* Extrait du document
┄┄┄┄┄┄┄┄┄┄

Les histoires de l’Oncle Tatoo est un livre illustré par Rascal et Peter Elliott. L’oncle Tatoo, motard tatoué, reçoit la visite de ses nièces. Il leur raconte des histoires amusantes et loufoques sur l’origine de ses tatouages, qui transmettent un message profond : les tatouages ont une véritable symbolique.
Je suis une inconditionnelle du personnage de bande dessinée, Philémon. Les illustrations du livre Les histoires de l’Oncle Tatoo m’ont fait penser à l’univers graphique de son créateur, Fred. J’ai donc interviewé Peter Elliott et Rascal pour en savoir plus sur l’histoire de cette collaboration.
Texte : Alexandra Bay – Article publié sur Inkage et Jeter l’Encre

Interview de Peter Elliott et Rascal
Alexandra Bay : Bonjour Rascal, bonjour Peter. Dites-moi, comment vous est venue l’idée de créer Les histoires de l’Oncle Tatoo ?
Peter : L’envie de travailler à nouveau ensemble après déjà quelques belles collaborations. Cette histoire me permettait de mettre en œuvre une technique que j’aime bien : intégrer des dessins dans des photos.
Nous avions déjà traité ce thème au travers de Horace l’un des personnages d’Étoile qui est tatoué de la tête aux pieds.
Peter Elliott
A.B. : Qui a eu l’idée de centrer le thème du livre sur les tatouages ? Pourquoi ?
Peter : C’est Rascal. Nous avions déjà traité ce thème au travers de Horace l’un des personnages d’Étoile qui est tatoué de la tête aux pieds. Étoile est une BD que nous avions produite ensemble quelques années plus tôt.
A.B. : Était-ce la première fois que vous collaboriez ensemble ?
Peter : Notre rencontre s’est faite au sein de notre maison d’édition Pastel. Notre premier album ensemble, c’est Poussin Noir en 1997.
A.B. : – Rascal, j’ai été étonnée d’apprendre que tu avais souvent fait l’école buissonnière. Le texte est pourtant d’une grande maîtrise, et les contes débordent de poésie. As-tu tout appris en autodidacte ?
Rascal : C’est exact ! J’ai aimé l’école jusqu’à mes 12 ans. Tout m’intéressait alors. Apprendre à lire, écrire, calculer, l’histoire, les sciences, la géographie. Ce savoir en poche, j’en savais assez pour me débrouiller dans la vie. C’est ce que je pensais. De plus, j’étais sans grandes ambitions. Je me souviens avoir eu le désir d’être clochard. Dans le genre Charlot, Rimbaud !

┄┄┄┄┄┄┄┄┄┄

* Consignes de l'exercice
**1.** Dites si chacune des affirmations suivantes concorde avec l'article, par oui ou par non, en citant les mots de l'article qui tranchent.
(a) Le premier album réalisé ensemble par Peter Elliott et Rascal est Poussin Noir, en 1997.
(b) C'est Peter Elliott qui a eu l'idée de centrer le livre sur les tatouages.
(c) Rascal a aimé l'école jusqu'à ses 15 ans.
**2.** Extrayez de l'article, sans rien y changer, le passage qui commence par « Peter : C’est » et se poursuit jusqu'à « en autodidacte ? » inclus.

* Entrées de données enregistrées
┄┄┄┄┄┄┄┄┄┄

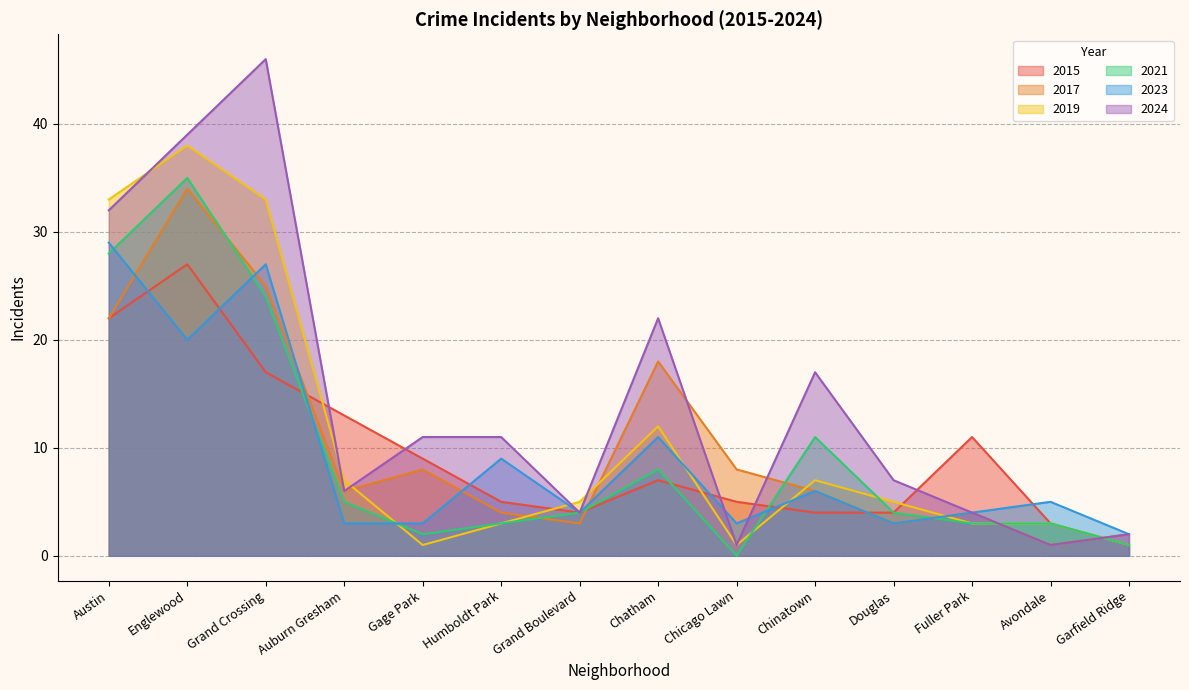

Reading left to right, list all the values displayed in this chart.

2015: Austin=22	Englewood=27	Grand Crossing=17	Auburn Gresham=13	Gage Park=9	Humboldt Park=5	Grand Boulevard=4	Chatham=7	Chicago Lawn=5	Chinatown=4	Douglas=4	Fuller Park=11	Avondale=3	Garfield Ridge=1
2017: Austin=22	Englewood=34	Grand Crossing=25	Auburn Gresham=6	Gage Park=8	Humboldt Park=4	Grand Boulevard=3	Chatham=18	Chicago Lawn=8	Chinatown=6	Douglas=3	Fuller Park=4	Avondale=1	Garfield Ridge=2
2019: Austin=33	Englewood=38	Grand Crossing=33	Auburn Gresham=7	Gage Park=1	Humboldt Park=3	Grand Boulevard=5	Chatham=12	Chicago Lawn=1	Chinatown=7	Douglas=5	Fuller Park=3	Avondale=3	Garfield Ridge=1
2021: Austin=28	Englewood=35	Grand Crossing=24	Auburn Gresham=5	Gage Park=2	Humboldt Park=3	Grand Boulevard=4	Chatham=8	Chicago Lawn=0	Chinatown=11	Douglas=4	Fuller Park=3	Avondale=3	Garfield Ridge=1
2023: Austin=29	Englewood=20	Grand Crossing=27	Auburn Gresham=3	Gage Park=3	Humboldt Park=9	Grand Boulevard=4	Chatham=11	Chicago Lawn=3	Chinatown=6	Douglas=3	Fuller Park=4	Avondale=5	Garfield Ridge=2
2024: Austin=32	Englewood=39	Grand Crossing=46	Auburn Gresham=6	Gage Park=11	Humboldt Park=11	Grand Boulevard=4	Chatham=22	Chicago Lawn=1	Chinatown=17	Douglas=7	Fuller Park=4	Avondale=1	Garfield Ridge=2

┄┄┄┄┄┄┄┄┄┄

* Réponses attendues
**1.**
(a) Oui : « Notre premier album ensemble, c’est Poussin Noir en 1997. »
(b) Non : « C’est Rascal. »
(c) Non : « J’ai aimé l’école jusqu’à mes 12 ans. »

**2.**
Peter : C’est Rascal. Nous avions déjà traité ce thème au travers de Horace l’un des personnages d’Étoile qui est tatoué de la tête aux pieds. Étoile est une BD que nous avions produite ensemble quelques années plus tôt.
A.B. : Était-ce la première fois que vous collaboriez ensemble ?
Peter : Notre rencontre s’est faite au sein de notre maison d’édition Pastel. Notre premier album ensemble, c’est Poussin Noir en 1997.
A.B. : – Rascal, j’ai été étonnée d’apprendre que tu avais souvent fait l’école buissonnière. Le texte est pourtant d’une grande maîtrise, et les contes débordent de poésie. As-tu tout appris en autodidacte ?